INSTRUCTIONS TO FOLLOW: Write out again, please, the records below from the first line to the line holding "ления) является средством", inclusive, and nothing else.

MATERIAL TO PROCESS:
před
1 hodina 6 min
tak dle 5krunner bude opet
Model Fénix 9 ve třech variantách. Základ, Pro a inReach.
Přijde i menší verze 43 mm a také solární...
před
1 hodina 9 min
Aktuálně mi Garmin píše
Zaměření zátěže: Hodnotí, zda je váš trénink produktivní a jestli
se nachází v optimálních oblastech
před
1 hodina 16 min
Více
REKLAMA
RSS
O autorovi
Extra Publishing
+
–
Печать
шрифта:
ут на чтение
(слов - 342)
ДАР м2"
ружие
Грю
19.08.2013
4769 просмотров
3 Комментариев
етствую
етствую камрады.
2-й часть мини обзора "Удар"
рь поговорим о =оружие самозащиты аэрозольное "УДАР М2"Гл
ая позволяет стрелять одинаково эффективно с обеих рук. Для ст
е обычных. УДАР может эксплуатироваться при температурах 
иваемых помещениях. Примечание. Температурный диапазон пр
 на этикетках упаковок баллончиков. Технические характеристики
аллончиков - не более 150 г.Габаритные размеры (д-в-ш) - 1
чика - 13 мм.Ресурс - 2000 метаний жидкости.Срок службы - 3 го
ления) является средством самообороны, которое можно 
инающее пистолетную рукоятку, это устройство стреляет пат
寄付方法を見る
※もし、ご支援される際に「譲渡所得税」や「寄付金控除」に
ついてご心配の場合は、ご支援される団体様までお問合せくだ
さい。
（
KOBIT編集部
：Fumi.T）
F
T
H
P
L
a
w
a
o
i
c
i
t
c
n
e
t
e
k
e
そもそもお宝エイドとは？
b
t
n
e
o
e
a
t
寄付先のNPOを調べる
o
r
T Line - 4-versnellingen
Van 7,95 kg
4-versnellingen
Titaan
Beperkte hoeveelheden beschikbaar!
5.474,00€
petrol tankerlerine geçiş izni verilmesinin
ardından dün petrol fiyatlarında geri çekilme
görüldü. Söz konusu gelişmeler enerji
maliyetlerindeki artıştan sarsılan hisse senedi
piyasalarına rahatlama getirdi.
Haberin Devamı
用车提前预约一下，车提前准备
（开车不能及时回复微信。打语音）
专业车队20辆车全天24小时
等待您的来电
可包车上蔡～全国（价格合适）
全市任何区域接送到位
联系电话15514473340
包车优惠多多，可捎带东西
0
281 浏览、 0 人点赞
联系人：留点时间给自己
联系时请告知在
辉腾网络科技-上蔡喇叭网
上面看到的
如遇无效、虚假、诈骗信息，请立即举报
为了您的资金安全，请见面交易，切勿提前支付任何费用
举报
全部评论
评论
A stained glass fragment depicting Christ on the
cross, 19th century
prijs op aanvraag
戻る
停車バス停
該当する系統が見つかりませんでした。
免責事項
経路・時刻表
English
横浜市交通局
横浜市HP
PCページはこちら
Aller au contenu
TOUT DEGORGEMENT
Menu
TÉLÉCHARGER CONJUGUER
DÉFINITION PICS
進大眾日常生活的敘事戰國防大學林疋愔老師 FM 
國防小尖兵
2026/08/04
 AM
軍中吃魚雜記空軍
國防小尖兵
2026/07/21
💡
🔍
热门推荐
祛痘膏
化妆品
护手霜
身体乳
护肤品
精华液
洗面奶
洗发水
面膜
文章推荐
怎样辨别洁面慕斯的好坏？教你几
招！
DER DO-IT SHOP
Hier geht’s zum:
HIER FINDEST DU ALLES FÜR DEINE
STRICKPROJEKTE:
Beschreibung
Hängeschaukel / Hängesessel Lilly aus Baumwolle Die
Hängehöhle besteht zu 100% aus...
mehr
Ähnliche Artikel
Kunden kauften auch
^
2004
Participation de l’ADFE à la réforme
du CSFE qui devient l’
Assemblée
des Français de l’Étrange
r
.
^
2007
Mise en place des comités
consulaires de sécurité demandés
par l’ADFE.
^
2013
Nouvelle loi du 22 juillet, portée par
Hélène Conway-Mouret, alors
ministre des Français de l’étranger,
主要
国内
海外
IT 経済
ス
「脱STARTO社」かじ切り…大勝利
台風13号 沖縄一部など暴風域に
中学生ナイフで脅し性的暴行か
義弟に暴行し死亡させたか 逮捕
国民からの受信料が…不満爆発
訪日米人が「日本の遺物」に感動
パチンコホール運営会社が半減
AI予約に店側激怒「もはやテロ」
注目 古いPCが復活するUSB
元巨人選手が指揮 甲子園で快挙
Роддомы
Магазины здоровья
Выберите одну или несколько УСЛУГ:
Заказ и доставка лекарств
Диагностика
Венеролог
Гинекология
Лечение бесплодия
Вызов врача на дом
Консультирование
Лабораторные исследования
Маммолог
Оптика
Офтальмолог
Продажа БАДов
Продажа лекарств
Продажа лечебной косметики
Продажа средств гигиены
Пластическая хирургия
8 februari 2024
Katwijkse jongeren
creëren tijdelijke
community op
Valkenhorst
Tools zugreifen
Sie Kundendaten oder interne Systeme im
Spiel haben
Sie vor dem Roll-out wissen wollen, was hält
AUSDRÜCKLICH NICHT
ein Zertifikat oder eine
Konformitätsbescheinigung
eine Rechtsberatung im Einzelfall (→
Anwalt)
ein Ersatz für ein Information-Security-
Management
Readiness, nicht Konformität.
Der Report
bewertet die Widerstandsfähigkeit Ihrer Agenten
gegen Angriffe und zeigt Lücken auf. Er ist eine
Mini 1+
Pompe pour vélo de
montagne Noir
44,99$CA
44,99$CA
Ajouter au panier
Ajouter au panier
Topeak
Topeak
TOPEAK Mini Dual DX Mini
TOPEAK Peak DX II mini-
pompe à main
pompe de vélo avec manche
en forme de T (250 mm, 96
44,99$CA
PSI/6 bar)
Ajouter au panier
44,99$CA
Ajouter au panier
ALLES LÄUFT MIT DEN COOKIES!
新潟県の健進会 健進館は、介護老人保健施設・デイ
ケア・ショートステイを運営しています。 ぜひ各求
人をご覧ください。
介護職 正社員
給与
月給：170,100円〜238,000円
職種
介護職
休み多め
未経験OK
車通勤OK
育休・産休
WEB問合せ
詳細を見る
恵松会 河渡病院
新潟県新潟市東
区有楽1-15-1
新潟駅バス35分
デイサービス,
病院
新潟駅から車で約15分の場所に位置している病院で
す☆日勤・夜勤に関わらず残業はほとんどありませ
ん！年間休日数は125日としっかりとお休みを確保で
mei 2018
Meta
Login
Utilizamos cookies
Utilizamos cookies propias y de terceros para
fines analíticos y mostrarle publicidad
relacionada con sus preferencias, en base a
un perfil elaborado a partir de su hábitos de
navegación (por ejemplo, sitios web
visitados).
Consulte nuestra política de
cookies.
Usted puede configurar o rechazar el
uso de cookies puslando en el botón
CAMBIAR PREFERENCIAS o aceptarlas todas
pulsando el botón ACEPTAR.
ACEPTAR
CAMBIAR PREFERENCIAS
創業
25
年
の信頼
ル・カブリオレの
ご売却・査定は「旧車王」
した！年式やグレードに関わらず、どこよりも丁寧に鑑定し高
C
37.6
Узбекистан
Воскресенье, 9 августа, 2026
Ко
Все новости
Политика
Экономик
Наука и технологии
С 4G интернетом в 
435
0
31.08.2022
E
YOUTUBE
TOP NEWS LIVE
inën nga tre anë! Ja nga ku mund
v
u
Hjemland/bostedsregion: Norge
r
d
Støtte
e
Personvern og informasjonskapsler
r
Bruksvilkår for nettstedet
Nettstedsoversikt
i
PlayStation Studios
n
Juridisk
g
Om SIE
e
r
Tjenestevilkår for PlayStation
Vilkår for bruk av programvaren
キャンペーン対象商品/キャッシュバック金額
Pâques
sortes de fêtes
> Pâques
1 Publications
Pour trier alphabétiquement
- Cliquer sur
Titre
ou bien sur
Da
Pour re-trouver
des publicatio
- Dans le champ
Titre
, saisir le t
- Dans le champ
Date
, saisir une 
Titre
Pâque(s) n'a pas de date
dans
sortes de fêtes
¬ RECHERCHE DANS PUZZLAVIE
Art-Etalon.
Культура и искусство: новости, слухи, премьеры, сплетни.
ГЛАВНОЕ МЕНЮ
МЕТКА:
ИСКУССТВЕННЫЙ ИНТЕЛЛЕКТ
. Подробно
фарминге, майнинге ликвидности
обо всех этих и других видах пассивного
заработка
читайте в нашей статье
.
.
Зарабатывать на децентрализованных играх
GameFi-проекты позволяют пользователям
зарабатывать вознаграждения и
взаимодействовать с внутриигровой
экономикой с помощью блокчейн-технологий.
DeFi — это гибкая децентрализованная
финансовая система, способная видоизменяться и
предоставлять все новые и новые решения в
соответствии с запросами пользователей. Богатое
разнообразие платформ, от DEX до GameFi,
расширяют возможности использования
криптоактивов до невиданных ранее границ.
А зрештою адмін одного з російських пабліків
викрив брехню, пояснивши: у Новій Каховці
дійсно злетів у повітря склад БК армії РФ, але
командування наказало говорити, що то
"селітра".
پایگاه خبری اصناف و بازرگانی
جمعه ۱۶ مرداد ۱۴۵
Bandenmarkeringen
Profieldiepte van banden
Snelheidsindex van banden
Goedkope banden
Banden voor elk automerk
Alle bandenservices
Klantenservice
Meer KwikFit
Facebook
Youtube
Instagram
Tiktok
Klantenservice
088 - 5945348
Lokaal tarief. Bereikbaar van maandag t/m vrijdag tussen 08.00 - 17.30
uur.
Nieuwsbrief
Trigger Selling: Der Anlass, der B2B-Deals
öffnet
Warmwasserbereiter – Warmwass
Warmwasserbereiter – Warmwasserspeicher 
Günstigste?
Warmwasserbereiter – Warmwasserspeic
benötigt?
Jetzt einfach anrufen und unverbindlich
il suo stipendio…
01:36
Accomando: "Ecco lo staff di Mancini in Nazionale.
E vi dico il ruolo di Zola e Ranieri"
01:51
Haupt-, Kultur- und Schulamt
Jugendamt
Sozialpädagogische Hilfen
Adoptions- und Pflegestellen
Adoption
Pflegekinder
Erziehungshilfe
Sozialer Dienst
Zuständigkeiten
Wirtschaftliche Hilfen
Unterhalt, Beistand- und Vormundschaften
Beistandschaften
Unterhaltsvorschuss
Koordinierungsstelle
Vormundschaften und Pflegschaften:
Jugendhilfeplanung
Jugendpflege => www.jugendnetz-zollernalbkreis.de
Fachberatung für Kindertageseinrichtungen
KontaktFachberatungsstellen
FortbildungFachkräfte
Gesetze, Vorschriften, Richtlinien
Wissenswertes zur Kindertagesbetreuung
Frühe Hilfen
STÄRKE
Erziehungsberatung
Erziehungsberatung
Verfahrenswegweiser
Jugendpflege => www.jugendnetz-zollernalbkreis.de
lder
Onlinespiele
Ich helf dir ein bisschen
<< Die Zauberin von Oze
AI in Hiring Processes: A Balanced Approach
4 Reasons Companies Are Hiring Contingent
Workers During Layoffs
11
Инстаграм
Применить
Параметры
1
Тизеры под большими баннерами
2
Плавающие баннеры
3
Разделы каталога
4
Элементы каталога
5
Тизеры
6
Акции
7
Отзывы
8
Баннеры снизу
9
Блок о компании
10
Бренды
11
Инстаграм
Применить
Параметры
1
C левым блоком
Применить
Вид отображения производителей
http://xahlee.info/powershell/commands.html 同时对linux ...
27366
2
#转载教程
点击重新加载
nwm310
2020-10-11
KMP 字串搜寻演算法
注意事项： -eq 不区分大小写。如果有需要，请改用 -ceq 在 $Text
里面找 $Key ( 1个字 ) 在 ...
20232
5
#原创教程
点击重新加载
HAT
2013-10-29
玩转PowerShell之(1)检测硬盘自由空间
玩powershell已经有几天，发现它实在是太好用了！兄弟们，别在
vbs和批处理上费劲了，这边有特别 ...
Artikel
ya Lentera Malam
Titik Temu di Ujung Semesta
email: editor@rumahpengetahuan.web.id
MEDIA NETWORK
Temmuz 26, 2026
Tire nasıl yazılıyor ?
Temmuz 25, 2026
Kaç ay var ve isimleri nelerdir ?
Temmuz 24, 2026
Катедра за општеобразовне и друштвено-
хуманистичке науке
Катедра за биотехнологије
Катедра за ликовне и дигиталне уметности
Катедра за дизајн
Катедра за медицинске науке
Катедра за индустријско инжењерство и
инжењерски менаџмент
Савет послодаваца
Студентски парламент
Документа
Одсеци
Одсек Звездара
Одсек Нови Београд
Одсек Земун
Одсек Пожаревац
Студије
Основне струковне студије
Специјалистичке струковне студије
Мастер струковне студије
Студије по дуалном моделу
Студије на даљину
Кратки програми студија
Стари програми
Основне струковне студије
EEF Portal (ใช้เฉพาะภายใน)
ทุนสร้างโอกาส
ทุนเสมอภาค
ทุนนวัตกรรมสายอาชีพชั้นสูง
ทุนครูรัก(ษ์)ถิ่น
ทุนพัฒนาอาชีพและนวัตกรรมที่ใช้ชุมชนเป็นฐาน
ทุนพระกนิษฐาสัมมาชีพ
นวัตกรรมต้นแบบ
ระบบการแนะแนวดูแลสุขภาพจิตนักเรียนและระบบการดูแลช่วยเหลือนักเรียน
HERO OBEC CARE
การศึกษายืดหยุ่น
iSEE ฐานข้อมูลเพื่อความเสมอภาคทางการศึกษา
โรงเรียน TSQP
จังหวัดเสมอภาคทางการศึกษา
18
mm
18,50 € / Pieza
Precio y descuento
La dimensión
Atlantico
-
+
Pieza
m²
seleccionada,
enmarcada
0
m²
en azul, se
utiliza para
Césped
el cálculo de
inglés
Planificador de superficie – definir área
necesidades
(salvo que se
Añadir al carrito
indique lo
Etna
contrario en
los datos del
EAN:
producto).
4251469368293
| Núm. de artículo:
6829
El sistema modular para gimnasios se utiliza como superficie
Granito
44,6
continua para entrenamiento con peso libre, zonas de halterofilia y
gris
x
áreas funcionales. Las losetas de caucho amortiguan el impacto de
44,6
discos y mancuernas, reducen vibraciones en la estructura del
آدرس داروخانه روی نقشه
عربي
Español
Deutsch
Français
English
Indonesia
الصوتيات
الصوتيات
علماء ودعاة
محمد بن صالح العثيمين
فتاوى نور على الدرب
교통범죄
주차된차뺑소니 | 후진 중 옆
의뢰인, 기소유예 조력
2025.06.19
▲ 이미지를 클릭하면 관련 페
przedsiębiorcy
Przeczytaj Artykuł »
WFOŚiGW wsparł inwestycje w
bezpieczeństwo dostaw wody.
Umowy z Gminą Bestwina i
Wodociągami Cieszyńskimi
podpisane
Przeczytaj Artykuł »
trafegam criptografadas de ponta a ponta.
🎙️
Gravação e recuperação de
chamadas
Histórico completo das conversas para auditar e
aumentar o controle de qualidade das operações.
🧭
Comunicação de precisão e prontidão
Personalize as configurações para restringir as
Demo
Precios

ANSWER TO THIS PROBLEM:
před
1 hodina 6 min
tak dle 5krunner bude opet
Model Fénix 9 ve třech variantách. Základ, Pro a inReach.
Přijde i menší verze 43 mm a také solární...
před
1 hodina 9 min
Aktuálně mi Garmin píše
Zaměření zátěže: Hodnotí, zda je váš trénink produktivní a jestli
se nachází v optimálních oblastech
před
1 hodina 16 min
Více
REKLAMA
RSS
O autorovi
Extra Publishing
+
–
Печать
шрифта:
ут на чтение
(слов - 342)
ДАР м2"
ружие
Грю
19.08.2013
4769 просмотров
3 Комментариев
етствую
етствую камрады.
2-й часть мини обзора "Удар"
рь поговорим о =оружие самозащиты аэрозольное "УДАР М2"Гл
ая позволяет стрелять одинаково эффективно с обеих рук. Для ст
е обычных. УДАР может эксплуатироваться при температурах 
иваемых помещениях. Примечание. Температурный диапазон пр
 на этикетках упаковок баллончиков. Технические характеристики
аллончиков - не более 150 г.Габаритные размеры (д-в-ш) - 1
чика - 13 мм.Ресурс - 2000 метаний жидкости.Срок службы - 3 го
ления) является средством самообороны, которое можно 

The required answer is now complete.